Le digital native n’existe pas. Ce n’est pas parce que les élèves naviguent facilement sur Snapchat qu’ils savent faire un exercice avec leur enseignant sur tablette ou ordinateur. Les élèves ont besoin de formations numériques tout comme les enseignants. Et il ne faut pas oublier les parents.
La « parentalité numérique » joue un rôle essentiel dans l’optique d’une école pensée comme un lieu d’apprentissage ouvert. « La place des parents dans les apprentissages est clé : l’école doit pouvoir compter sur des parents formés, équipés et connectés. La Banque des Territoires essaie modestement de contribuer à construire cette parentalité numérique », conclut Rose Lemardeley.

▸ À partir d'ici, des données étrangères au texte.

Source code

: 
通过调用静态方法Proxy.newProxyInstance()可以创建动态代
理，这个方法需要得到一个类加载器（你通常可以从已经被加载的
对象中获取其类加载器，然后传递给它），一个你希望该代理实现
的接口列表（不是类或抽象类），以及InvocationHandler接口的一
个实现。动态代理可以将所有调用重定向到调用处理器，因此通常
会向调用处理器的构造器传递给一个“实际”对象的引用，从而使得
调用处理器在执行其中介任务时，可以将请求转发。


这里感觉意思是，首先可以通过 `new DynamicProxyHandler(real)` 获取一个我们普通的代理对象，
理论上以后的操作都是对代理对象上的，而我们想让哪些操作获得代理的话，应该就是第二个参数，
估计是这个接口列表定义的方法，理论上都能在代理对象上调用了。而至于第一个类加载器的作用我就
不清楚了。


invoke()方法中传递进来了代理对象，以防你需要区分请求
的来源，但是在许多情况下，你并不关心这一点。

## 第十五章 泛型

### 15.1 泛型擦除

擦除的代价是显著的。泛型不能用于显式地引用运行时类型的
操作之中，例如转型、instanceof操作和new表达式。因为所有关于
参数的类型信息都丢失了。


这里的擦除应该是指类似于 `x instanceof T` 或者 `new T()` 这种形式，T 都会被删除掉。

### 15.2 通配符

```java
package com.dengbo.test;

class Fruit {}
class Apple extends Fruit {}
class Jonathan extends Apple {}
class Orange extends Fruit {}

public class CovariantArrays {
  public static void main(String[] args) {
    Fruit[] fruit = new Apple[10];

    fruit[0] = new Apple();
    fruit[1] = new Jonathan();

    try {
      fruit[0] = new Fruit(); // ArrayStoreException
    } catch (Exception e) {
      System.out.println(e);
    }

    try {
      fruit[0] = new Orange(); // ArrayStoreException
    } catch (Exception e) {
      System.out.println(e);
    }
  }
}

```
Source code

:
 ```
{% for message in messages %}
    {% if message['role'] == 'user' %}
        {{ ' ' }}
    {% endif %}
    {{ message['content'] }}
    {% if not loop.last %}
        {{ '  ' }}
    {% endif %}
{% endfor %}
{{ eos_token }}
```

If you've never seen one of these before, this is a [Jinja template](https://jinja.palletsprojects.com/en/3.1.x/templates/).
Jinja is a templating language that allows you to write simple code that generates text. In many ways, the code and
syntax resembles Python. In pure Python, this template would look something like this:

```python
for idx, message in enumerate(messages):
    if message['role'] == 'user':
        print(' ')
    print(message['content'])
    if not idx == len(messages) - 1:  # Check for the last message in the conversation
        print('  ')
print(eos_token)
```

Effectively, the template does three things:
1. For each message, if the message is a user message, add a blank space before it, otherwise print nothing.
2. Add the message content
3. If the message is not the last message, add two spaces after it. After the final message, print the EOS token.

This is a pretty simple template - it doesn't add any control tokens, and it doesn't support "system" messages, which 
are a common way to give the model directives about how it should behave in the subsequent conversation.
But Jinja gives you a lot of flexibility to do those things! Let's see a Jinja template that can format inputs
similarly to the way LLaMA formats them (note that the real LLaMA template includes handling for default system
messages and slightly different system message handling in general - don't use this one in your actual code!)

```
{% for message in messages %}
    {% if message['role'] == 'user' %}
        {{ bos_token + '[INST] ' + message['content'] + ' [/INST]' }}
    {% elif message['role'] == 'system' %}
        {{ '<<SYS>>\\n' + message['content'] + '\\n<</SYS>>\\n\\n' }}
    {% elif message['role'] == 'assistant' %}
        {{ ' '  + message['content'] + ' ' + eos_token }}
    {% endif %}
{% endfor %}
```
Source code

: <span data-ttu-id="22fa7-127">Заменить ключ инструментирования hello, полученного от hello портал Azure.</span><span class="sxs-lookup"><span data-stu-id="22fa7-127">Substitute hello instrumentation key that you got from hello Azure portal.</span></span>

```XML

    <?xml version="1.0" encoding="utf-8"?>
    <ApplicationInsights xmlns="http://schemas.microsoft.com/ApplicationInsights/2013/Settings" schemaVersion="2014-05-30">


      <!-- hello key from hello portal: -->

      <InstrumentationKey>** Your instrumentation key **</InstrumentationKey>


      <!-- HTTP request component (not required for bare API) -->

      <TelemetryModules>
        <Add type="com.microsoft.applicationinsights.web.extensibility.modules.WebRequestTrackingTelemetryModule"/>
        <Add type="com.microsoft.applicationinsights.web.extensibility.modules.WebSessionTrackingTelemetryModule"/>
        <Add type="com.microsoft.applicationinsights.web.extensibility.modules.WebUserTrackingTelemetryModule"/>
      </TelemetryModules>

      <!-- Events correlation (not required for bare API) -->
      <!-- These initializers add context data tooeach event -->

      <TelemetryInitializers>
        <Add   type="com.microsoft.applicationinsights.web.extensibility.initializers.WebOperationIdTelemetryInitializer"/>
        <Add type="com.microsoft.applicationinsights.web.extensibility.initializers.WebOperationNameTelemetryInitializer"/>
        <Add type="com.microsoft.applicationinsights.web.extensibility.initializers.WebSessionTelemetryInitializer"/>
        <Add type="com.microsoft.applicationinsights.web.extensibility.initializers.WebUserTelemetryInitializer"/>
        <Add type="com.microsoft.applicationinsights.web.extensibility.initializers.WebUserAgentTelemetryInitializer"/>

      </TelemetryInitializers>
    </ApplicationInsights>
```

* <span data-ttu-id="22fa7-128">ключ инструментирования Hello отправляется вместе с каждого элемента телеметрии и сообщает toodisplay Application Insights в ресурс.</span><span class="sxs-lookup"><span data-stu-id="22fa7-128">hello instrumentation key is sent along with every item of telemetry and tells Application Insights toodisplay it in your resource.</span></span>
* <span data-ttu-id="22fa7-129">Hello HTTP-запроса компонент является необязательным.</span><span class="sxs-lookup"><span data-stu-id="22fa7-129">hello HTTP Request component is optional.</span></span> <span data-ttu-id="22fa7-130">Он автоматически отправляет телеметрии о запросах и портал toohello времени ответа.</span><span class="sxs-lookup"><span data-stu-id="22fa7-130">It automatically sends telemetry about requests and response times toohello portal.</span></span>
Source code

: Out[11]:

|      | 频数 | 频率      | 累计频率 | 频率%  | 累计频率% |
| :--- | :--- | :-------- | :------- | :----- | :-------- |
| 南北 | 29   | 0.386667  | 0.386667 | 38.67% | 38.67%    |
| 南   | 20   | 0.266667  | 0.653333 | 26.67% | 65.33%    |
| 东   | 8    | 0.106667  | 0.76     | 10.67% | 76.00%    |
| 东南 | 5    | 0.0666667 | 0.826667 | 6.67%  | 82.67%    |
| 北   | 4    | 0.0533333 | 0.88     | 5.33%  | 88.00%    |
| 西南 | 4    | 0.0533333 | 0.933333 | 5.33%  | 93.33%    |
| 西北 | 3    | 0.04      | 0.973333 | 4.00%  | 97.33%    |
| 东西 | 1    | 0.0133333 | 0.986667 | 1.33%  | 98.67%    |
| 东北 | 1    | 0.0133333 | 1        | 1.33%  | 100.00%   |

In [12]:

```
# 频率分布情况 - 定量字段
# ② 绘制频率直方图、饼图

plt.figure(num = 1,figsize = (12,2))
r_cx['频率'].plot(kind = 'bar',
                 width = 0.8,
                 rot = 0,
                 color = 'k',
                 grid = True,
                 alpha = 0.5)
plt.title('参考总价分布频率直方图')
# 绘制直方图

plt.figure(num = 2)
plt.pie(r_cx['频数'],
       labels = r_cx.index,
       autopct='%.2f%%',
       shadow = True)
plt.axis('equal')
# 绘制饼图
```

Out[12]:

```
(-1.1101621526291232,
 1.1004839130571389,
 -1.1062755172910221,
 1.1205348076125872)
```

Par ailleurs, pour aider les territoires qui en ont le plus besoin et ainsi réduire la fracture numérique et les inégalités sociales mises en exergue lors des confinements, la Banque des Territoires vient de lancer l’appel à projets « Numérique Inclusif, numérique Éducatif », doté de 5 millions d’euros, qui vise à soutenir une cinquantaine de projets destinés à développer l’apprentissage par et au numérique.
Enfin, la Fabrique de l’école de demain, développée par la Banque des Territoires en partenariat avec le ministère de l’Éducation nationale, aide les collectivités territoriales à rénover le bâti scolaire pour répondre aux nouveaux enjeux numériques, pédagogiques, environnementaux et sociaux qui se présentent au secteur de l’éducation. Plusieurs offres d’accompagnement et de financement sont proposées pour créer ensemble l’école du futur : une école attractive, inclusive, connectée et respectueuse de l’environnement.